It may well be possible to remove nitrate from polluted groundwater and at the same time produce ammonia in a sustainable way, according to PhD candidate Phebe van Langevelde and Professor Marc Koper of the Leiden Institute of Chemistry in Joule on January 26, 2021. Together with a German colleague, they conducted a literature study into the possibilities.
Two birds, one stone
Nitrate is a pollutant that originates from traffic, industry, and agriculture. It is a nitrogen compound: NO3-. Environmental technologists are looking for a method to convert this into nitrogen gas, N2, but that turns out to be difficult. Ammonia, the nitrogen compound NH3, is an important raw material in chemistry, for instance to produce fertilizer. It is made from nitrogen gas, but that process takes place at high pressure and temperature and therefore requires use of fossil fuels.
A solution for both problems would be to combine these processes and convert nitrate directly into ammonia, according to Phebe van Langevelde. With her colleagues, she evaluated the options. “That total picture is new,” she says.
Bacteria versus elektrochemistry
The current method to convert nitrate to nitrogen gas uses bacteria. Electrochemistry could be a cheaper and more robust alternative. The starting material is dissolved in a liquid in which two electrodes are placed, coated with a catalyst. When voltage is applied to the electrodes, chemical reactions take place at their surface, depending on the catalyst applied. “So far, it has not been possible to convert nitrate into pure nitrogen gas in this way. Too many other products are formed,” Van Langevelde tells. “It turns out to be much easier to convert nitrate into ammonia, for which suitable catalysts have been designed in the last few years, based on new materials.”
Sustainable and safe
This may be not only a better way to remove nitrate from contaminated water, but also an environmentally friendly alternative to produce ammonia. The current, energy-consuming process based on nitrogen gas is the Haber-Bosch process, a mature technology that has been applied for over a century now. It will be difficult to replace. But the electrochemical approach from nitrate could be cheaper than the Haber-Bosch method. The process takes place at room temperature and is powered by electricity, which can be generated sustainably. It is also small-scale and could be applied locally. “So, you do not have to store large quantities of products, with associated safety risks,” Van Langevelde says. “The explosion in Beirut, for example, involved bulk storage of fertilizer.”

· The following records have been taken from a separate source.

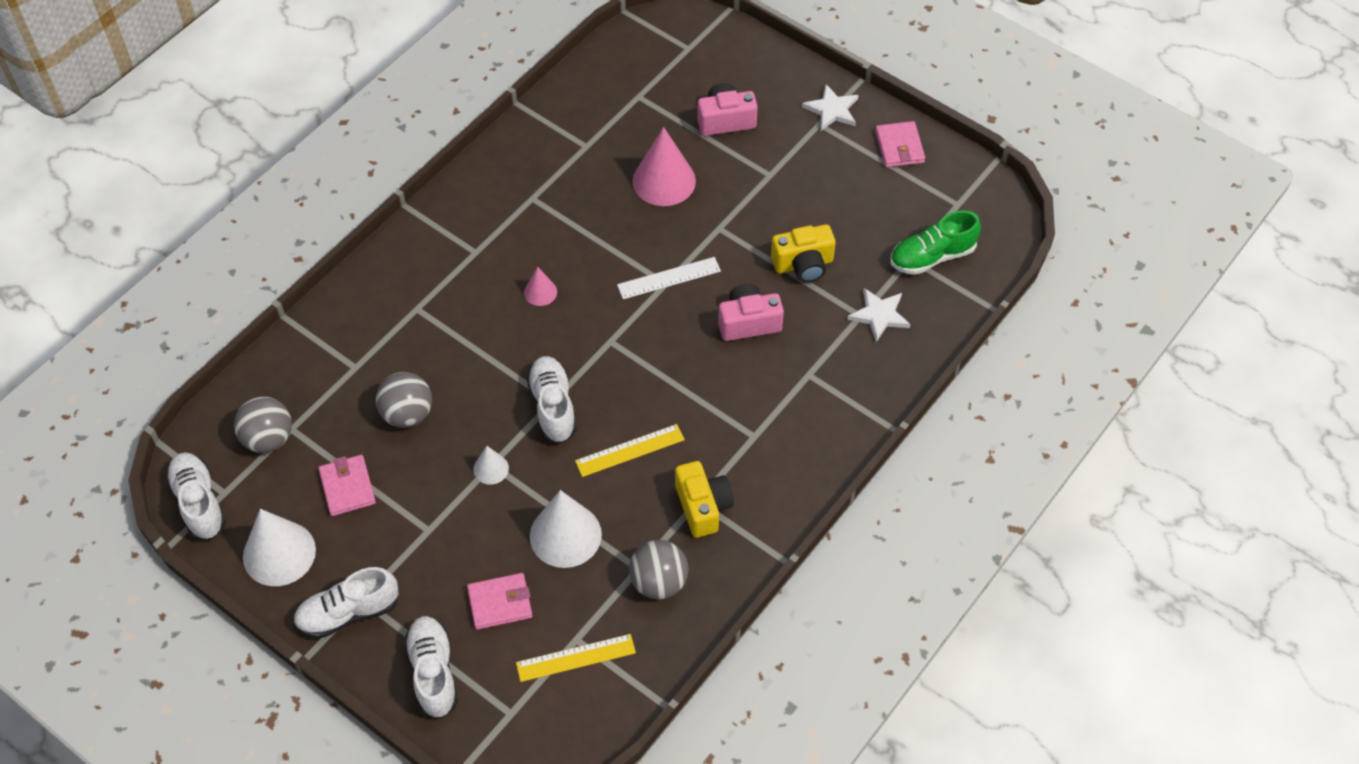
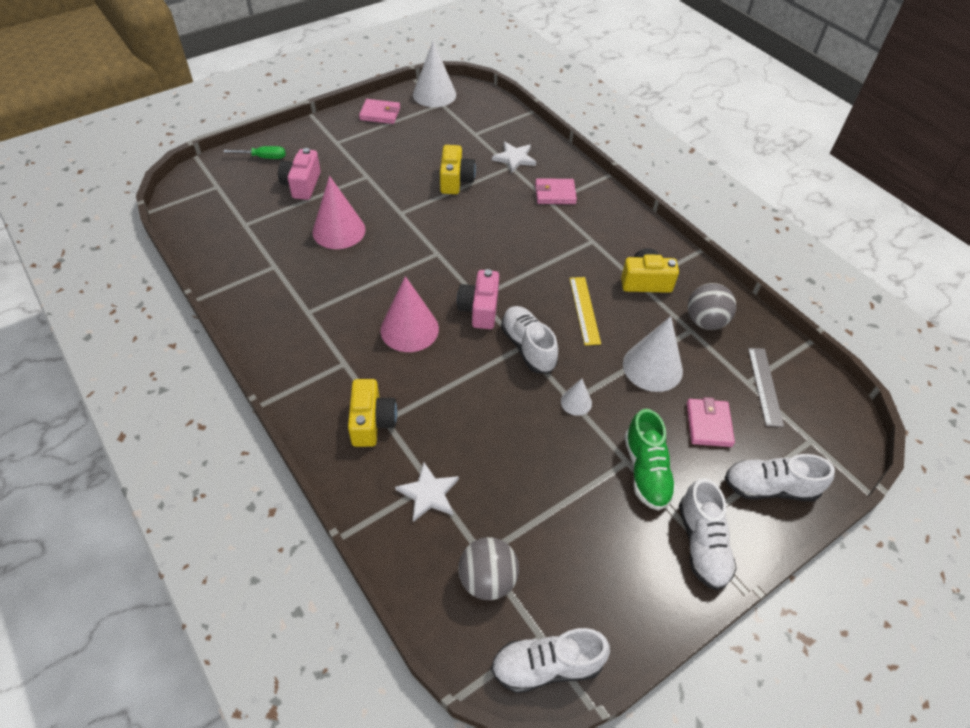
camera: 75 degrees left, 5 degrees down
(279, 553) = (625, 594): white cone -> white cone (434, 94)
(347, 487) = (565, 517): pink wallet -> pink wallet (555, 194)
(407, 414) = (499, 451): grey ball -> none
(411, 298) = (372, 422): none -> yellow camera
(540, 292) = (409, 329): pink cone -> pink cone, size x1.98
(553, 407) = (528, 347): white shoe -> white shoe turned 60 degrees clockwise
(576, 658) = (765, 386): yellow ruler -> grey ruler
(669, 278) = (433, 250): white ruler -> none
(748, 322) = (493, 219): pink camera -> pink camera (479, 309)
(757, 68) = (263, 157): none -> green screwdriver
(832, 110) = (328, 133): white star -> white star (428, 494)
(932, 256) = (478, 124): green shoe -> green shoe (646, 471)

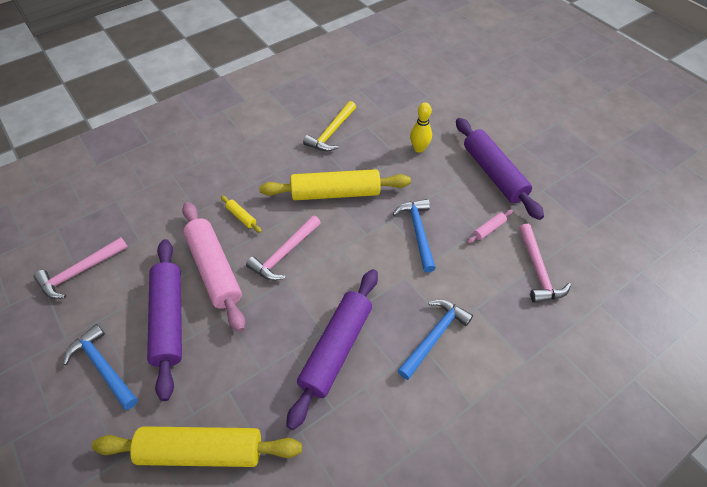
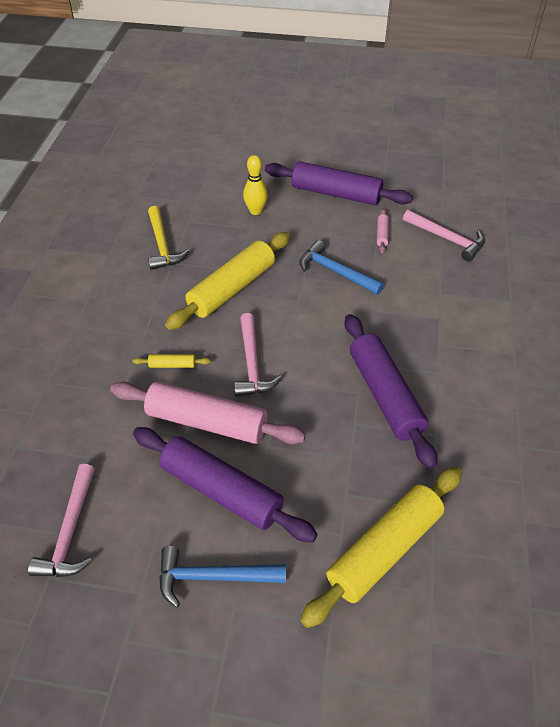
camera: 45 degrees left, 5 degrees down
(434, 336) = (438, 332): blue hammer -> none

Before the electrochemical conversion of nitrate into ammonia can be applied in practice, additional fundamental research is still required, she notes, for example research on suitable catalysts and formation of by-products. And the question remains: which wastewater streams are suitable? Waste streams from nuclear power plants and industry are possibilities but contain other substances that may disrupt the process. “And the amount of nitrate in contaminated groundwater is too small for this application. An extra step to concentrate the nitrate would therefore be needed. So, there are still some barriers to overcome, but the approach looks promising. It may contribute to the restoration of the global nitrogen cycle.”
Reference: “Electrocatalytic Nitrate Reduction for Sustainable Ammonia Production” by Phebe H. van Langevelde, Ioannis Katsounaros, Marc T. M. Koper, 26 January 2021, Joule.